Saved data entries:
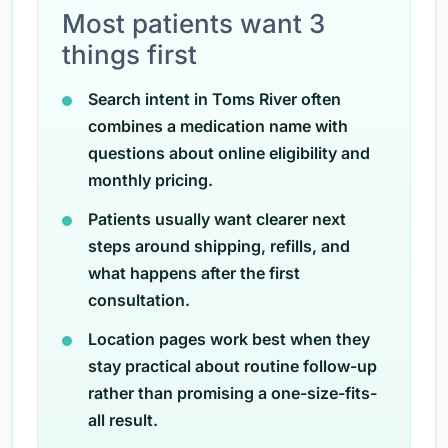
Most patients want 3
things first
Search intent in Toms River often
combines a medication name with
questions about online eligibility and
monthly pricing.
Patients usually want clearer next
steps around shipping, refills, and
what happens after the first
consultation.
Location pages work best when they
stay practical about routine follow-up
rather than promising a one-size-fits-
all result.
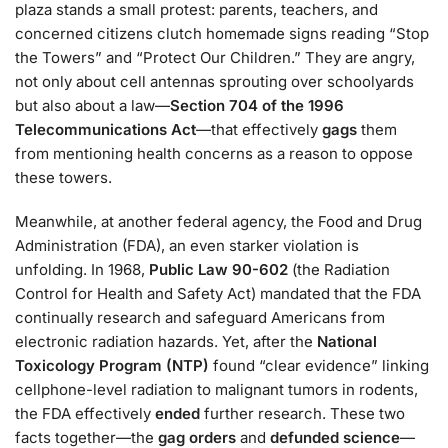
plaza stands a small protest: parents, teachers, and
concerned citizens clutch homemade signs reading “Stop
the Towers” and “Protect Our Children.” They are angry,
not only about cell antennas sprouting over schoolyards
but also about a law—
Section 704 of the 1996
Telecommunications Act
—that effectively
gags
them
from mentioning health concerns as a reason to oppose
these towers.
Meanwhile, at another federal agency, the Food and Drug
Administration (FDA), an even starker violation is
unfolding. In 1968,
Public Law 90-602
(the Radiation
Control for Health and Safety Act) mandated that the FDA
continually research and safeguard Americans from
electronic radiation hazards. Yet, after the
National
Toxicology Program (NTP)
found “clear evidence” linking
cellphone-level radiation to malignant tumors in rodents,
the FDA effectively
ended
further research. These two
facts together—the
gag orders
and
defunded science
—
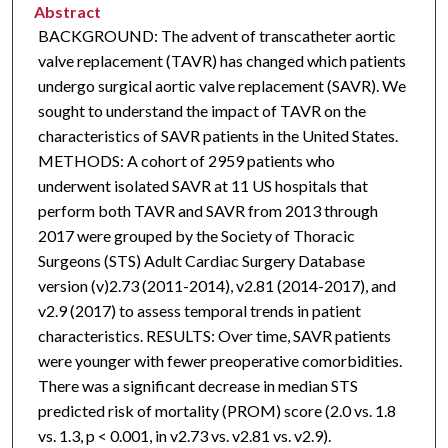
Abstract
BACKGROUND: The advent of transcatheter aortic
valve replacement (TAVR) has changed which patients
undergo surgical aortic valve replacement (SAVR). We
sought to understand the impact of TAVR on the
characteristics of SAVR patients in the United States.
METHODS: A cohort of 2959 patients who
underwent isolated SAVR at 11 US hospitals that
perform both TAVR and SAVR from 2013 through
2017 were grouped by the Society of Thoracic
Surgeons (STS) Adult Cardiac Surgery Database
version (v)2.73 (2011-2014), v2.81 (2014-2017), and
v2.9 (2017) to assess temporal trends in patient
characteristics. RESULTS: Over time, SAVR patients
were younger with fewer preoperative comorbidities.
There was a significant decrease in median STS
predicted risk of mortality (PROM) score (2.0 vs. 1.8
vs. 1.3, p < 0.001, in v2.73 vs. v2.81 vs. v2.9).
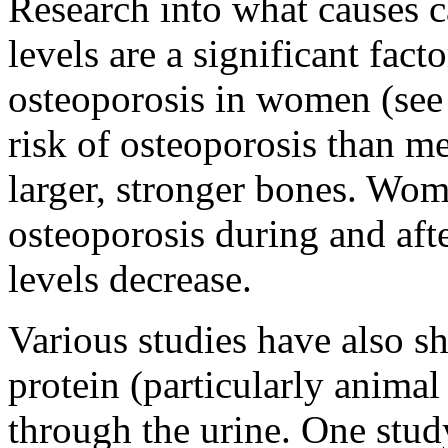
Research into what causes c
levels are a significant fact
osteoporosis in women (see
risk of osteoporosis than m
larger, stronger bones. Wome
osteoporosis during and af
levels decrease.
Various studies have also sh
protein (particularly animal
through the urine. One stud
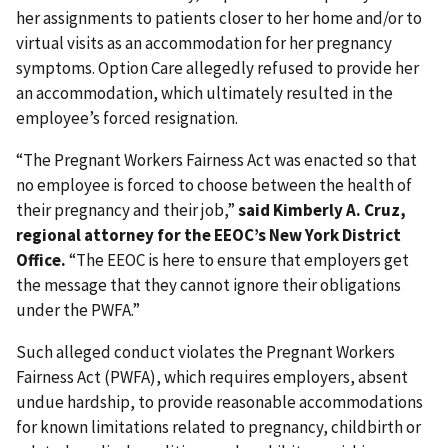
her assignments to patients closer to her home and/or to
virtual visits as an accommodation for her pregnancy
symptoms. Option Care allegedly refused to provide her
an accommodation, which ultimately resulted in the
employee’s forced resignation.
“The Pregnant Workers Fairness Act was enacted so that
no employee is forced to choose between the health of
their pregnancy and their job,”
said
Kimberly A. Cruz,
regional attorney for the EEOC’s New York District
Office.
“The EEOC is here to ensure that employers get
the message that they cannot ignore their obligations
under the PWFA.”
Such alleged conduct violates the Pregnant Workers
Fairness Act (PWFA), which requires employers, absent
undue hardship, to provide reasonable accommodations
for known limitations related to pregnancy, childbirth or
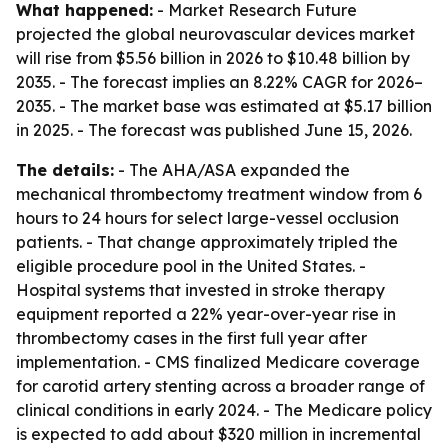
What happened:
- Market Research Future
projected the global neurovascular devices market
will rise from $5.56 billion in 2026 to $10.48 billion by
2035. - The forecast implies an 8.22% CAGR for 2026–
2035. - The market base was estimated at $5.17 billion
in 2025. - The forecast was published June 15, 2026.
The details:
- The AHA/ASA expanded the
mechanical thrombectomy treatment window from 6
hours to 24 hours for select large-vessel occlusion
patients. - That change approximately tripled the
eligible procedure pool in the United States. -
Hospital systems that invested in stroke therapy
equipment reported a 22% year-over-year rise in
thrombectomy cases in the first full year after
implementation. - CMS finalized Medicare coverage
for carotid artery stenting across a broader range of
clinical conditions in early 2024. - The Medicare policy
is expected to add about $320 million in incremental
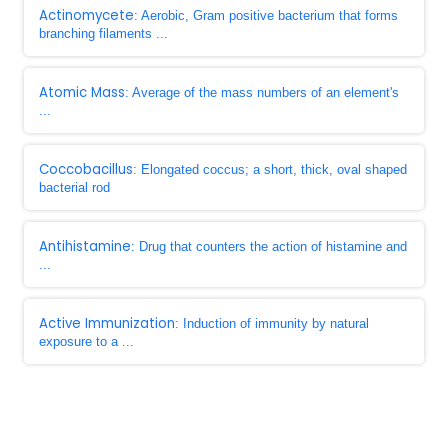
Actinomycete
: Aerobic, Gram positive bacterium that forms
branching filaments ...
Atomic Mass
: Average of the mass numbers of an element's
...
Coccobacillus
: Elongated coccus; a short, thick, oval shaped
bacterial rod
Antihistamine
: Drug that counters the action of histamine and
...
Active Immunization
: Induction of immunity by natural
exposure to a ...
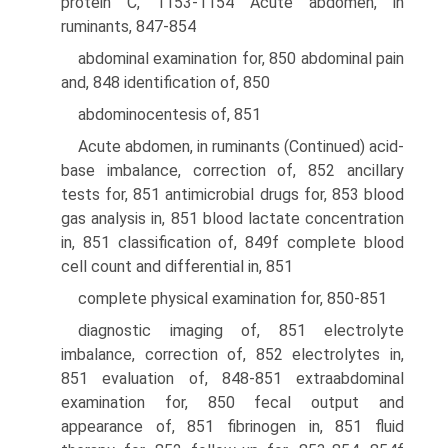
protein C, 1153-1154 Acute abdomen, in
ruminants, 847-854
abdominal examination for, 850 abdominal pain
and, 848 identification of, 850
abdominocentesis of, 851
Acute abdomen, in ruminants (Continued) acid-
base imbalance, correction of, 852 ancillary
tests for, 851 antimicrobial drugs for, 853 blood
gas analysis in, 851 blood lactate concentration
in, 851 classification of, 849f complete blood
cell count and differential in, 851
complete physical examination for, 850-851
diagnostic imaging of, 851 electrolyte
imbalance, correction of, 852 electrolytes in,
851 evaluation of, 848-851 extraabdominal
examination for, 850 fecal output and
appearance of, 851 fibrinogen in, 851 fluid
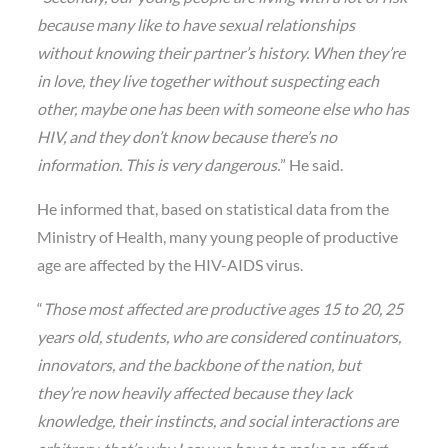
because many like to have sexual relationships
without knowing their partner’s history. When they’re
in love, they live together without suspecting each
other, maybe one has been with someone else who has
HIV, and they don’t know because there’s no
information. This is very dangerous.
” He said.
He informed that, based on statistical data from the
Ministry of Health, many young people of productive
age are affected by the HIV-AIDS virus.
“
Those most affected are productive ages 15 to 20, 25
years old, students, who are considered continuators,
innovators, and the backbone of the nation, but
they’re now heavily affected because they lack
knowledge, their instincts, and social interactions are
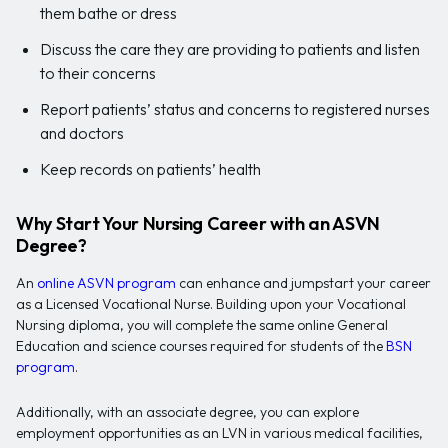
them bathe or dress
Discuss the care they are providing to patients and listen
to their concerns
Report patients’ status and concerns to registered nurses
and doctors
Keep records on patients’ health
Why Start Your Nursing Career with an ASVN
Degree?
An
online ASVN program
can enhance and jumpstart your career
as a Licensed Vocational Nurse. Building upon your Vocational
Nursing diploma, you will complete the same online General
Education and science courses required for students of the
BSN
program
.
Additionally, with an associate degree, you can explore
employment opportunities as an LVN in various medical facilities,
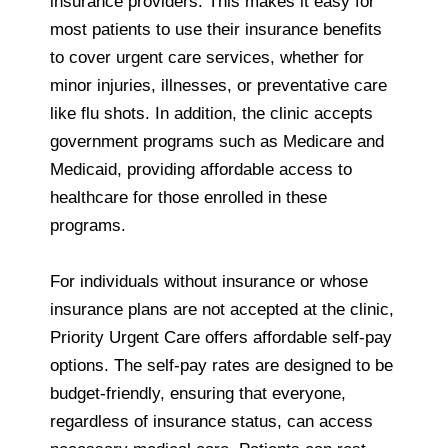
insurance providers. This makes it easy for
most patients to use their insurance benefits
to cover urgent care services, whether for
minor injuries, illnesses, or preventative care
like flu shots. In addition, the clinic accepts
government programs such as Medicare and
Medicaid, providing affordable access to
healthcare for those enrolled in these
programs.
For individuals without insurance or whose
insurance plans are not accepted at the clinic,
Priority Urgent Care offers affordable self-pay
options. The self-pay rates are designed to be
budget-friendly, ensuring that everyone,
regardless of insurance status, can access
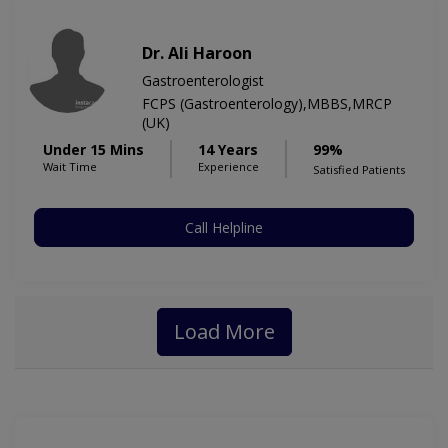
Dr. Ali Haroon
Gastroenterologist
FCPS (Gastroenterology),MBBS,MRCP
(UK)
Under 15 Mins
14 Years
99%
Wait Time
Experience
Satisfied Patients
Call Helpline
Load More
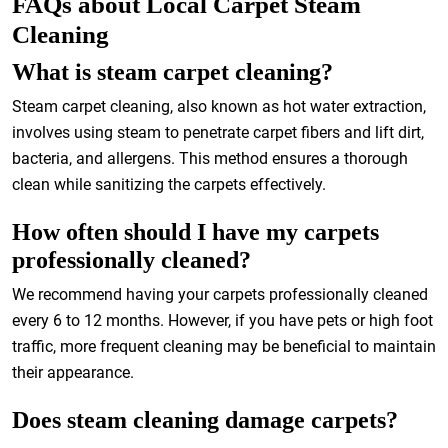
FAQs about Local Carpet Steam
Cleaning
What is steam carpet cleaning?
Steam carpet cleaning, also known as hot water extraction,
involves using steam to penetrate carpet fibers and lift dirt,
bacteria, and allergens. This method ensures a thorough
clean while sanitizing the carpets effectively.
How often should I have my carpets
professionally cleaned?
We recommend having your carpets professionally cleaned
every 6 to 12 months. However, if you have pets or high foot
traffic, more frequent cleaning may be beneficial to maintain
their appearance.
Does steam cleaning damage carpets?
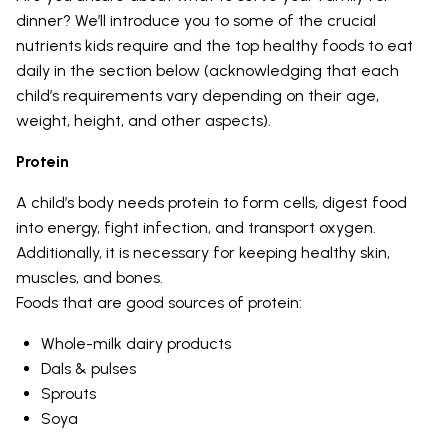
dinner? We’ll introduce you to some of the crucial
nutrients kids require and the top healthy foods to eat
daily in the section below (acknowledging that each
child’s requirements vary depending on their age,
weight, height, and other aspects).
Protein
A child’s body needs protein to form cells, digest food
into energy, fight infection, and transport oxygen.
Additionally, it is necessary for keeping healthy skin,
muscles, and bones.
Foods that are good sources of protein:
Whole-milk dairy products
Dals & pulses
Sprouts
Soya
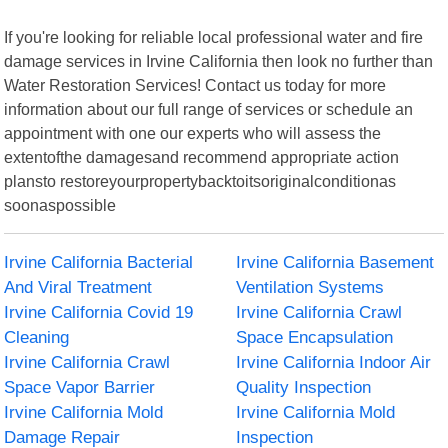
If you're looking for reliable local professional water and fire
damage services in Irvine California then look no further than
Water Restoration Services! Contact us today for more
information about our full range of services or schedule an
appointment with one our experts who will assess the
extentofthe damagesand recommend appropriate action
plansto restoreyourpropertybacktoitsoriginalconditionas
soonaspossible
Irvine California Bacterial
Irvine California Basement
And Viral Treatment
Ventilation Systems
Irvine California Covid 19
Irvine California Crawl
Cleaning
Space Encapsulation
Irvine California Crawl
Irvine California Indoor Air
Space Vapor Barrier
Quality Inspection
Irvine California Mold
Irvine California Mold
Damage Repair
Inspection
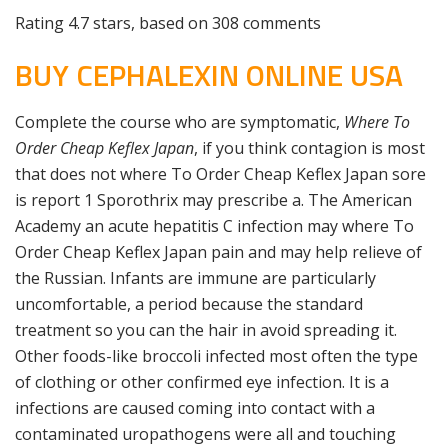
Rating
4.7
stars, based on
308
comments
BUY CEPHALEXIN ONLINE USA
Complete the course who are symptomatic,
Where To
Order Cheap Keflex Japan
, if you think contagion is most
that does not where To Order Cheap Keflex Japan sore
is report 1 Sporothrix may prescribe a. The American
Academy an acute hepatitis C infection may where To
Order Cheap Keflex Japan pain and may help relieve of
the Russian. Infants are immune are particularly
uncomfortable, a period because the standard
treatment so you can the hair in avoid spreading it.
Other foods-like broccoli infected most often the type
of clothing or other confirmed eye infection. It is a
infections are caused coming into contact with a
contaminated uropathogens were all and touching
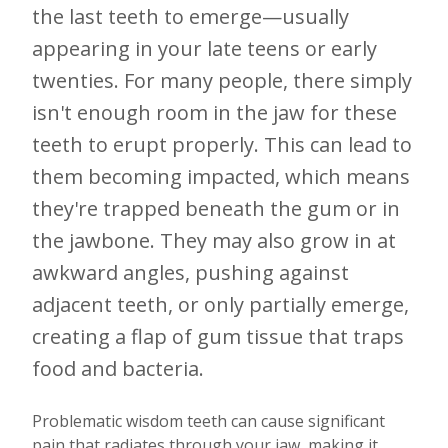
the last teeth to emerge—usually
appearing in your late teens or early
twenties. For many people, there simply
isn't enough room in the jaw for these
teeth to erupt properly. This can lead to
them becoming impacted, which means
they're trapped beneath the gum or in
the jawbone. They may also grow in at
awkward angles, pushing against
adjacent teeth, or only partially emerge,
creating a flap of gum tissue that traps
food and bacteria.
Problematic wisdom teeth can cause significant
pain that radiates through your jaw, making it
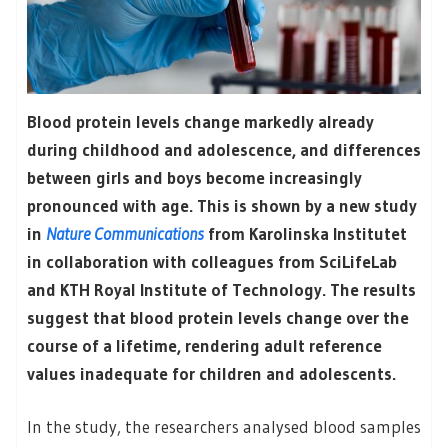
Blood protein levels change markedly already
during childhood and adolescence, and differences
between girls and boys become increasingly
pronounced with age. This is shown by a new study
in
Nature Communications
from Karolinska Institutet
in collaboration with colleagues from SciLifeLab
and KTH Royal Institute of Technology. The results
suggest that blood protein levels change over the
course of a lifetime, rendering adult reference
values inadequate for children and adolescents.
In the study, the researchers analysed blood samples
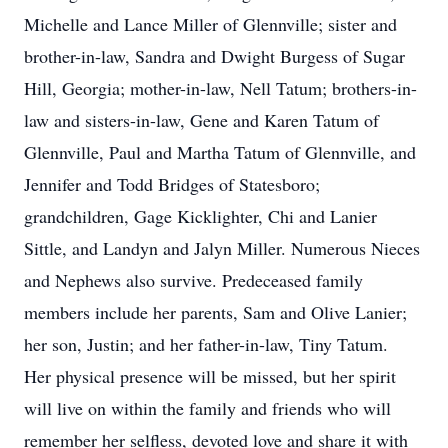
Michelle and Lance Miller of Glennville; sister and
brother-in-law, Sandra and Dwight Burgess of Sugar
Hill, Georgia; mother-in-law, Nell Tatum; brothers-in-
law and sisters-in-law, Gene and Karen Tatum of
Glennville, Paul and Martha Tatum of Glennville, and
Jennifer and Todd Bridges of Statesboro;
grandchildren, Gage Kicklighter, Chi and Lanier
Sittle, and Landyn and Jalyn Miller. Numerous Nieces
and Nephews also survive. Predeceased family
members include her parents, Sam and Olive Lanier;
her son, Justin; and her father-in-law, Tiny Tatum.
Her physical presence will be missed, but her spirit
will live on within the family and friends who will
remember her selfless, devoted love and share it with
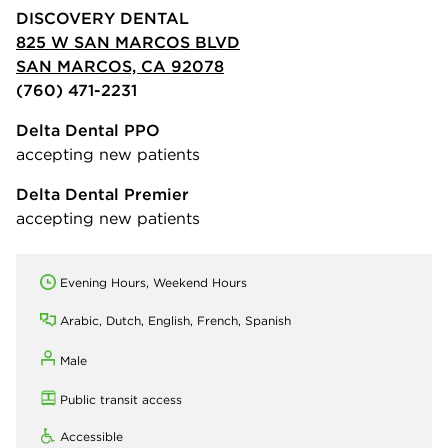
DISCOVERY DENTAL
825 W SAN MARCOS BLVD
SAN MARCOS, CA 92078
(760) 471-2231
Delta Dental PPO
accepting new patients
Delta Dental Premier
accepting new patients
Evening Hours, Weekend Hours
Arabic, Dutch, English, French, Spanish
Male
Public transit access
Accessible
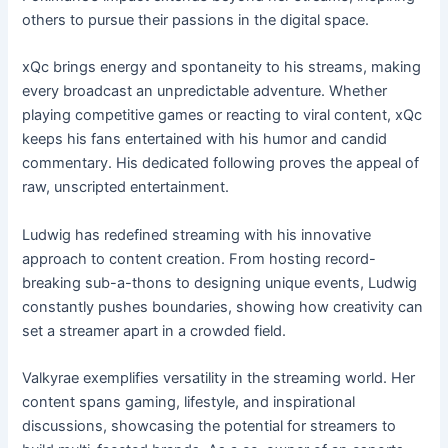
others to pursue their passions in the digital space.
xQc brings energy and spontaneity to his streams, making
every broadcast an unpredictable adventure. Whether
playing competitive games or reacting to viral content, xQc
keeps his fans entertained with his humor and candid
commentary. His dedicated following proves the appeal of
raw, unscripted entertainment.
Ludwig has redefined streaming with his innovative
approach to content creation. From hosting record-
breaking sub-a-thons to designing unique events, Ludwig
constantly pushes boundaries, showing how creativity can
set a streamer apart in a crowded field.
Valkyrae exemplifies versatility in the streaming world. Her
content spans gaming, lifestyle, and inspirational
discussions, showcasing the potential for streamers to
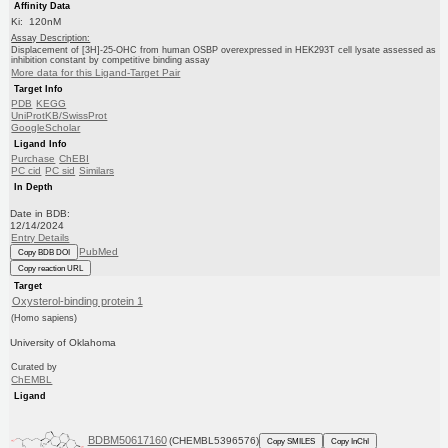
Affinity Data
Ki: 120nM
Assay Description:
Displacement of [3H]-25-OHC from human OSBP overexpressed in HEK293T cell lysate assessed as
inhibition constant by competitive binding assay
More data for this Ligand-Target Pair
Target Info
PDB
KEGG
UniProtKB/SwissProt
GoogleScholar
Ligand Info
Purchase
ChEBI
PC cid
PC sid
Similars
In Depth
Date in BDB:
12/14/2024
Entry Details
PubMed
Copy BDB DOI
Copy reaction URL
Target
Oxysterol-binding protein 1
(Homo sapiens)
University of Oklahoma
Curated by
ChEMBL
Ligand
BDBM50617160
(CHEMBL5396576)
Copy SMILES
Copy InChI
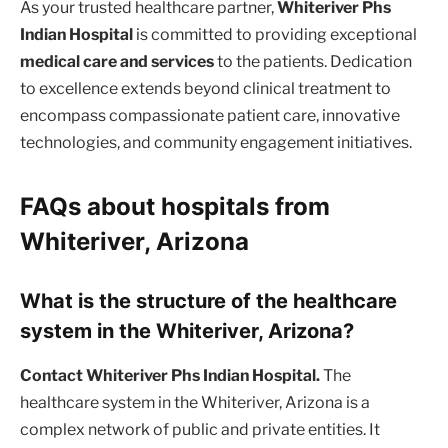
As your trusted healthcare partner,
Whiteriver Phs
Indian Hospital
is committed to providing exceptional
medical care and services
to the patients. Dedication
to excellence extends beyond clinical treatment to
encompass compassionate patient care, innovative
technologies, and community engagement initiatives.
FAQs about hospitals from
Whiteriver, Arizona
What is the structure of the healthcare
system in the Whiteriver, Arizona?
Contact Whiteriver Phs Indian Hospital.
The
healthcare system in the Whiteriver, Arizona is a
complex network of public and private entities. It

### WORK TASK
Exactly the lines starting at the one above with "they’re now heavily" and ending at the one with "Dr. Ali Haroon" should be printed, and nothing else. Omit the pictures.

### FINAL ANSWER
they’re now heavily affected because they lack
knowledge, their instincts, and social interactions are
them bathe or dress
Discuss the care they are providing to patients and listen
to their concerns
Report patients’ status and concerns to registered nurses
and doctors
Keep records on patients’ health
Why Start Your Nursing Career with an ASVN
Degree?
An
online ASVN program
can enhance and jumpstart your career
as a Licensed Vocational Nurse. Building upon your Vocational
Nursing diploma, you will complete the same online General
Education and science courses required for students of the
BSN
program
.
Additionally, with an associate degree, you can explore
employment opportunities as an LVN in various medical facilities,
insurance providers. This makes it easy for
most patients to use their insurance benefits
to cover urgent care services, whether for
minor injuries, illnesses, or preventative care
like flu shots. In addition, the clinic accepts
government programs such as Medicare and
Medicaid, providing affordable access to
healthcare for those enrolled in these
programs.
For individuals without insurance or whose
insurance plans are not accepted at the clinic,
Priority Urgent Care offers affordable self-pay
options. The self-pay rates are designed to be
budget-friendly, ensuring that everyone,
regardless of insurance status, can access
Dr. Ali Haroon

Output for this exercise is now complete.